Experimental history
We advocate adding a requirement to the graduate history curriculum.
Some time ago, one of us (probably the astronomer) decided that history PhD students needed an addition to their course of study. He was probably prompted by some dismissive or un-insightful passage in a book he was reading. He held that each student should be required to cultivate a small patch of, say, wheat or barley, from sowing the seed to grinding the result into flour (baking optional). His point was that most of humanity through most of its history worked on doing nothing else. Such things as the anxiety over weather and the necessity to do certain kinds of work at certain times form an unspoken background to all the texts and documents that students work with.
There are certain practical difficulties with the idea. Finding the requisite plot of land within easy distance of the campus would be hard for some urban universities (though perhaps it would give a useful boost to rural institutions). Maybe students studying maritime cultures could substitute regular fishing expeditions. Those whose focus includes Medieval kings might conduct the odd boar-hunt on horseback. The show-stopper would be the fact that Humanities departments are already short of funds and being shut down, so additional activities are not on the table.

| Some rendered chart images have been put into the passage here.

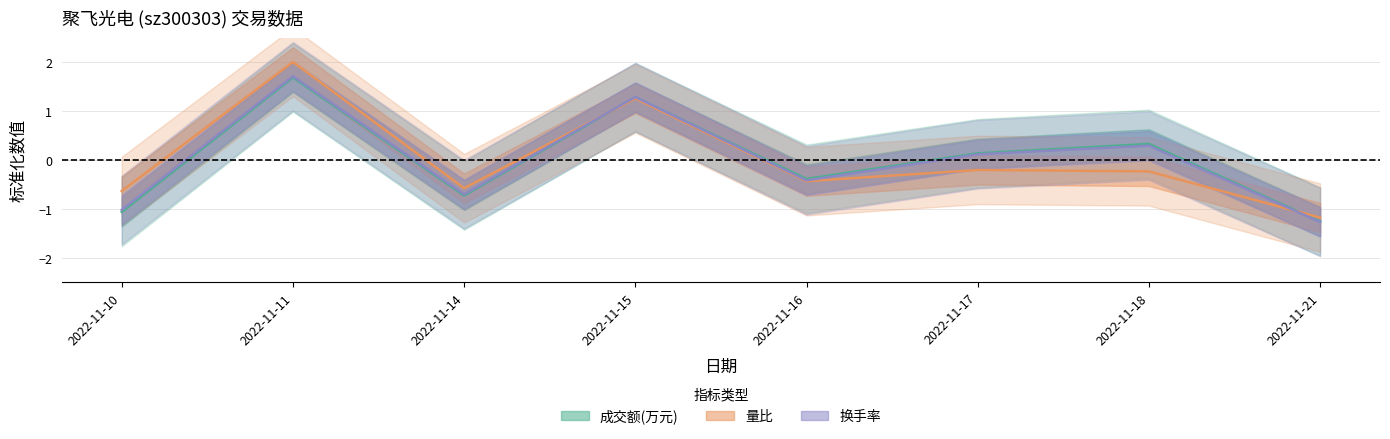

Reading left to right, what are all the values shown in this chart?

成交额(万元): 2022-11-10=-1.1	2022-11-11=1.7	2022-11-14=-0.7	2022-11-15=1.3	2022-11-16=-0.4	2022-11-17=0.1	2022-11-18=0.3	2022-11-21=-1.3
量比: 2022-11-10=-0.6	2022-11-11=2.0	2022-11-14=-0.6	2022-11-15=1.3	2022-11-16=-0.4	2022-11-17=-0.2	2022-11-18=-0.2	2022-11-21=-1.2
换手率: 2022-11-10=-1.0	2022-11-11=1.7	2022-11-14=-0.7	2022-11-15=1.3	2022-11-16=-0.4	2022-11-17=0.1	2022-11-18=0.3	2022-11-21=-1.3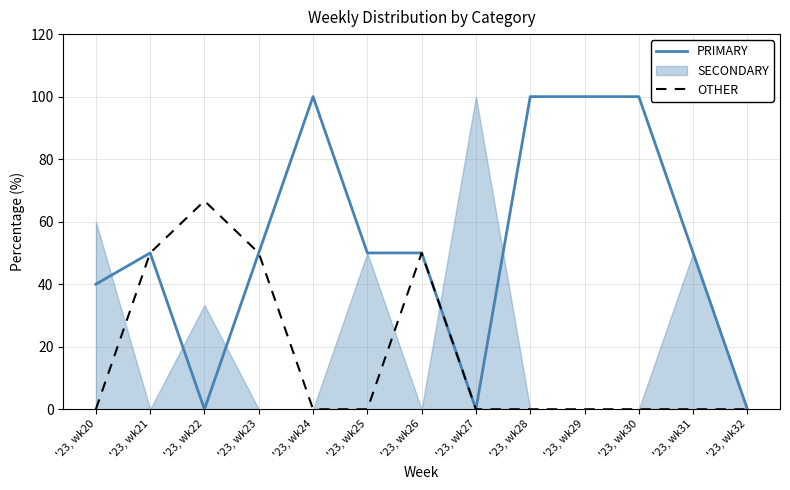

Rank the categories by PRIMARY value from lowest to highest.

'23, wk22, '23, wk27, '23, wk32, '23, wk20, '23, wk21, '23, wk23, '23, wk25, '23, wk26, '23, wk31, '23, wk24, '23, wk28, '23, wk29, '23, wk30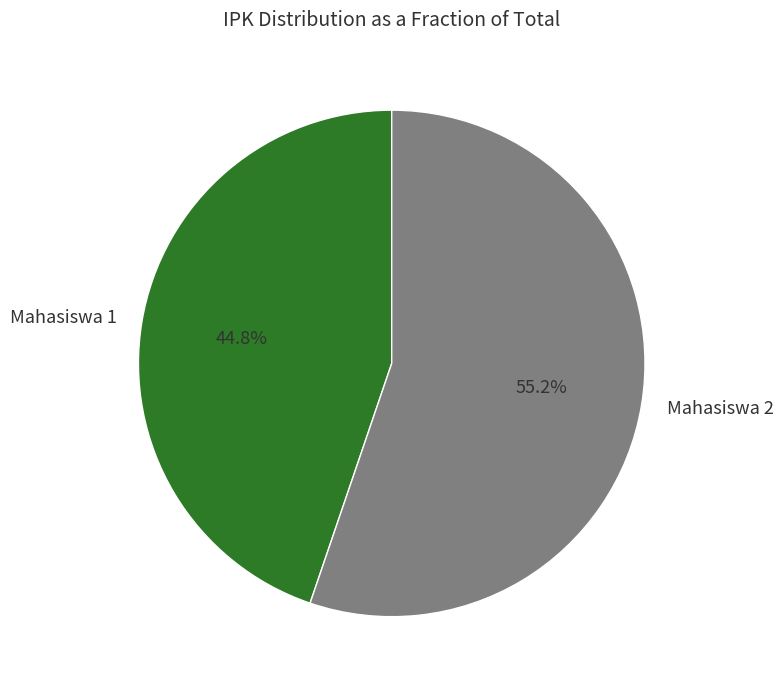

Is it true that Mahasiswa 1 is 45% of the pie?

True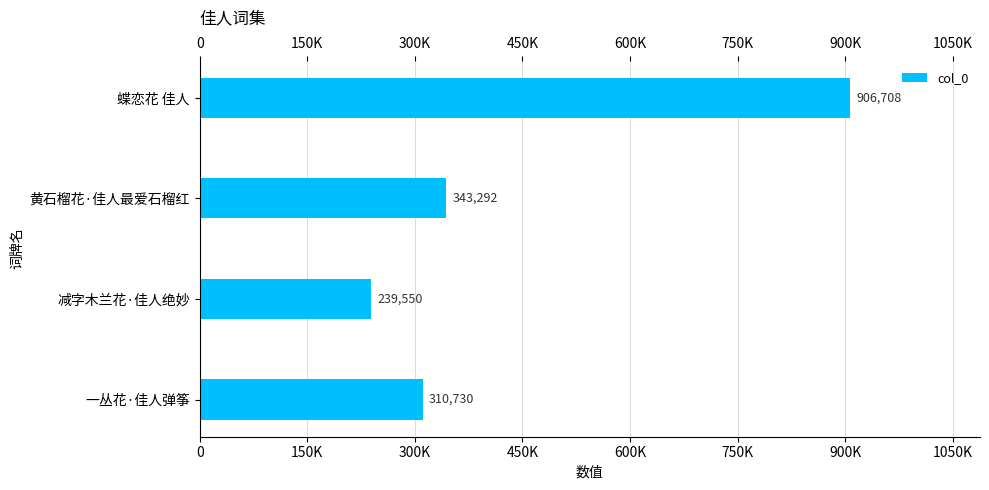

Are the bars horizontal?

Yes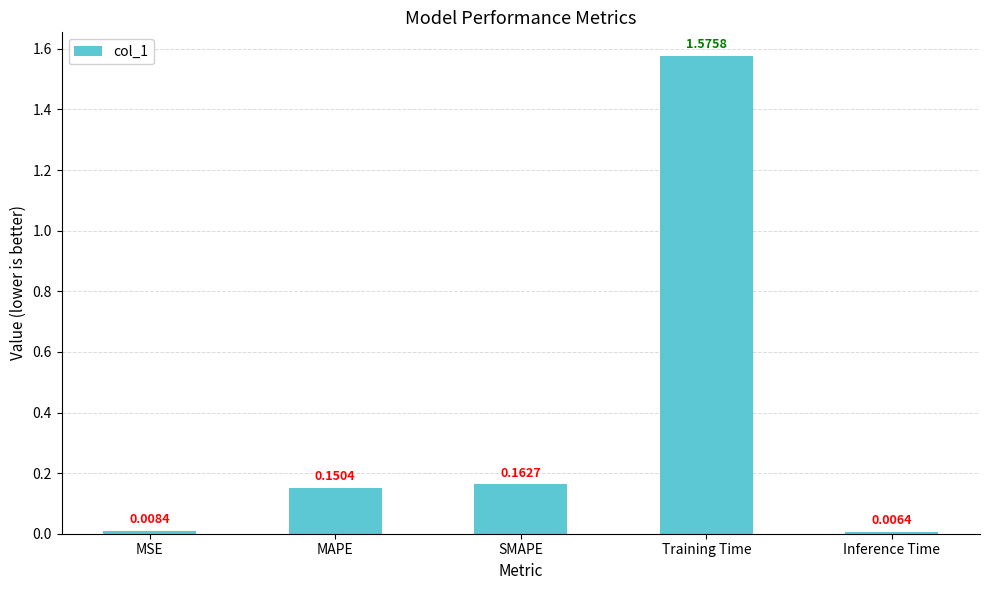

Is it true that the value at Training Time is 2.4?

False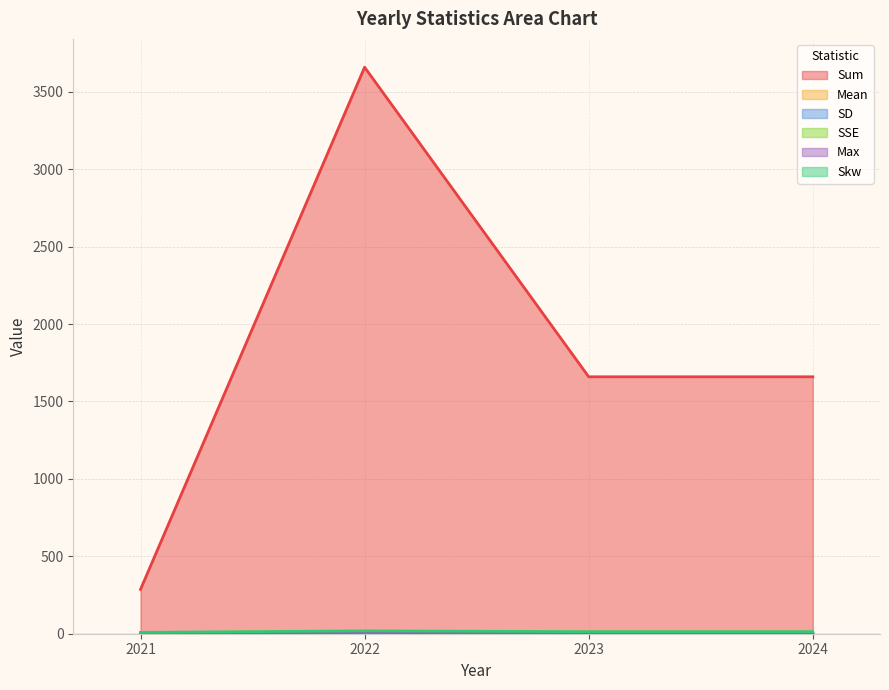

True or false: Sum and Skw cross at least once.

False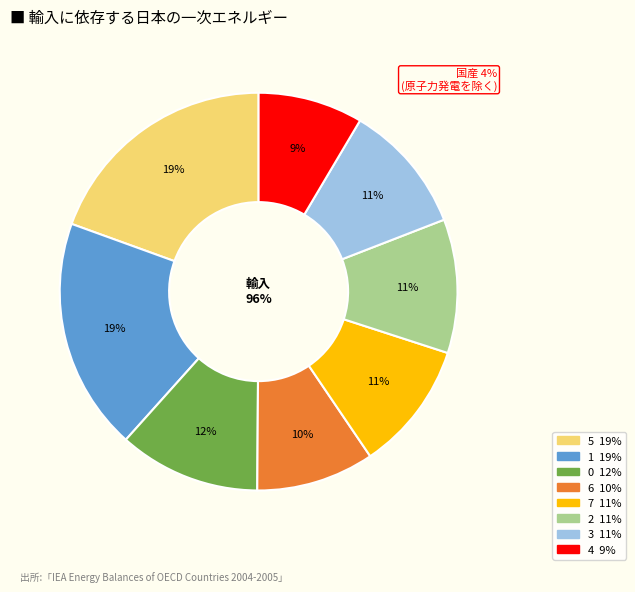

Is there a majority slice in this chart?

No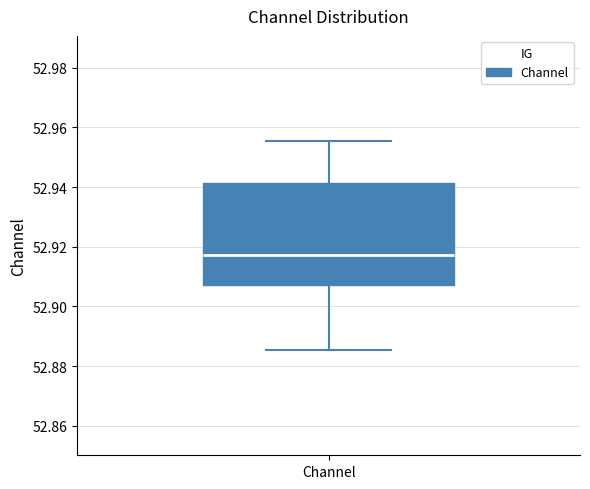

Transcribe this box plot: give where the median line is, the range the box spans, and where the two whiskers end, as read against the y-axis. The values are not printed on the chart, so give them approximately, as read against the axis.

median 52.918, box 52.908 to 52.942, whiskers 52.886 to 52.956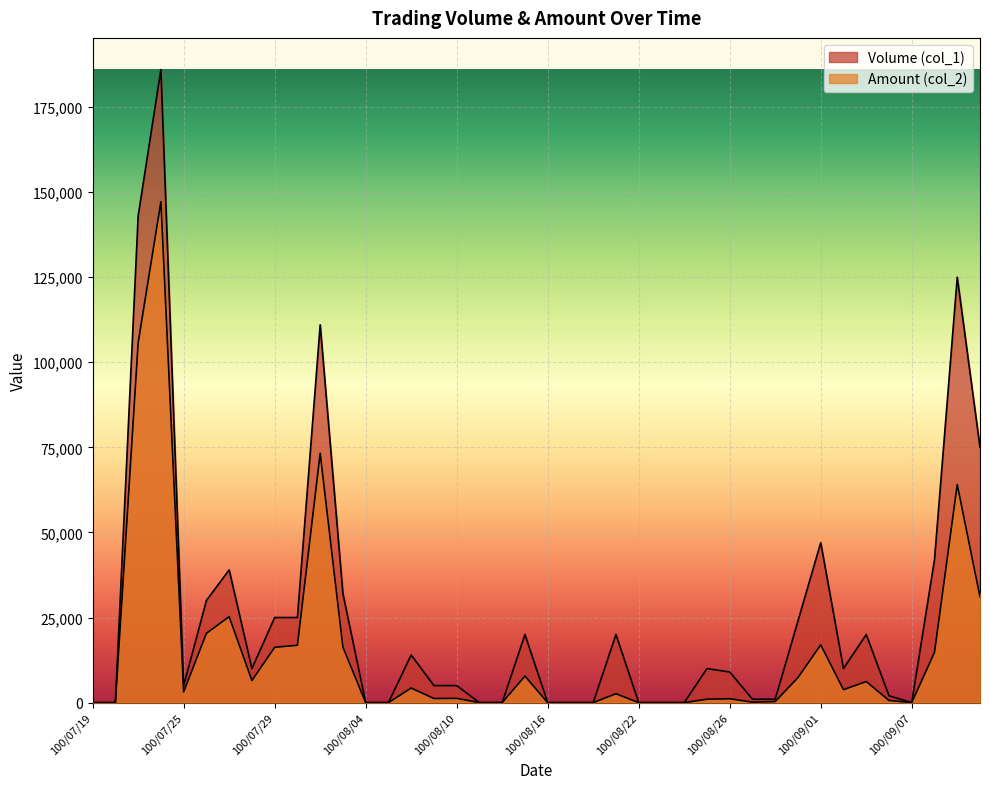

Where is the first local minimum for Amount (col_2)?

100/07/25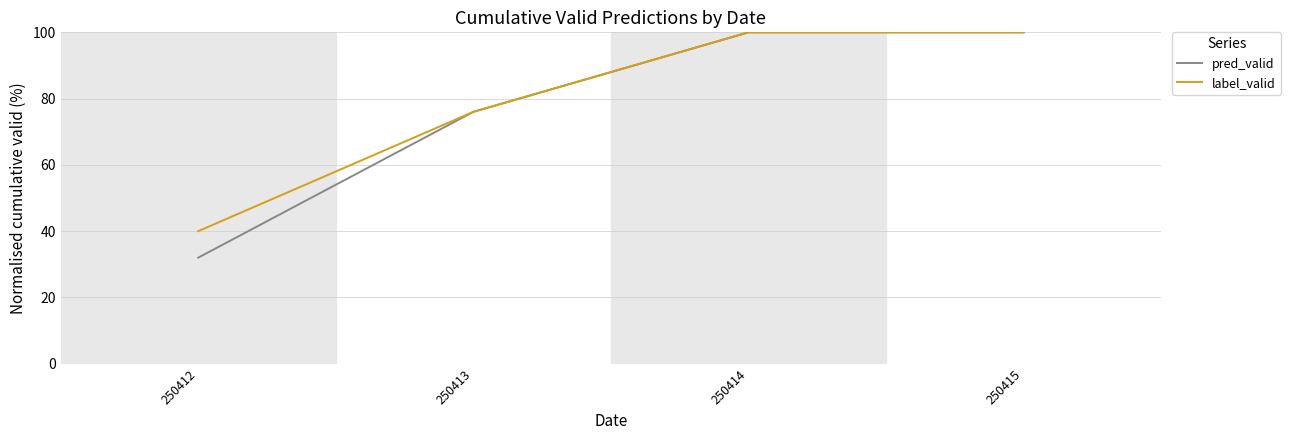

How many categories are shown in the chart?

4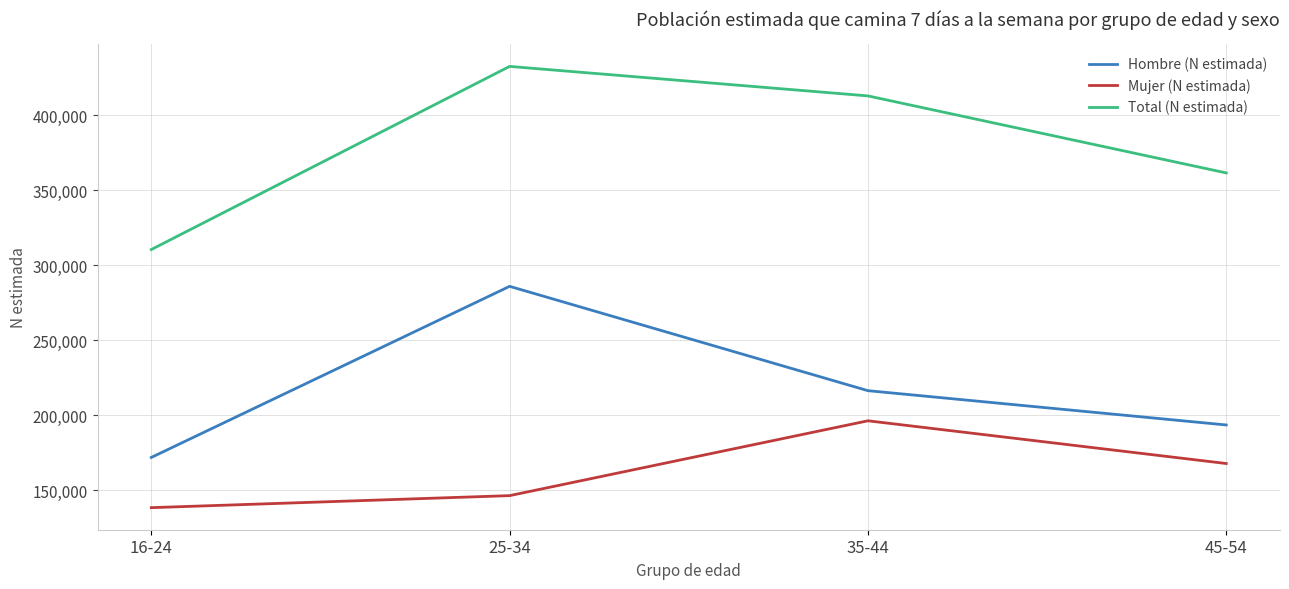

Is the value of Mujer (N estimada) at 16-24 greater than the value of Hombre (N estimada) at 45-54?

No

Even ignoring mundane practicalities, the idea is easy to push too far. Biographers of generals cannot be expected to raise an army and win a war or even a minor skirmish. Historians of sailing navies can’t be set aboard even a square-rigged sixth-rate, because none exist; so observing the teamwork of hundreds of mast-climbing sailors is out. Traveling from Madrid to Paris on (simulated) sixteenth-century roads would exhaust anyone’s patience, to say nothing of one’s stipend.
We considered something much closer to home from the historian’s point of view. Require that one’s dissertation be written by hand on parchment, by daylight and candlelight. It would no doubt give much insight into many Medieval texts and their writers. But someone would eventually have to read the result, and that’s a task we wish on no one.
Still, there are things we think are worth dong. Maybe the barley field/vineyard could be a communal effort of the whole Department. Maritime historians certainly should have experience in sailing craft of some description. Some monasteries allow visitors for limited periods.
And–horses. We’ve noted before how horses were the accepted background of life for thousands of years, and are now all but unknown to most people (in person). We suspect that the horseless background of modern historians goes largely unnoticed because horses were so ubiquitous that they were rarely commented on in texts. And yet an acquaintance with the animals would inform writings all the way from Sidney’s Defence of Poesy to Kipling short stories.
So experimental history for grad students is impractical, but might be greatly illuminating. What would you include?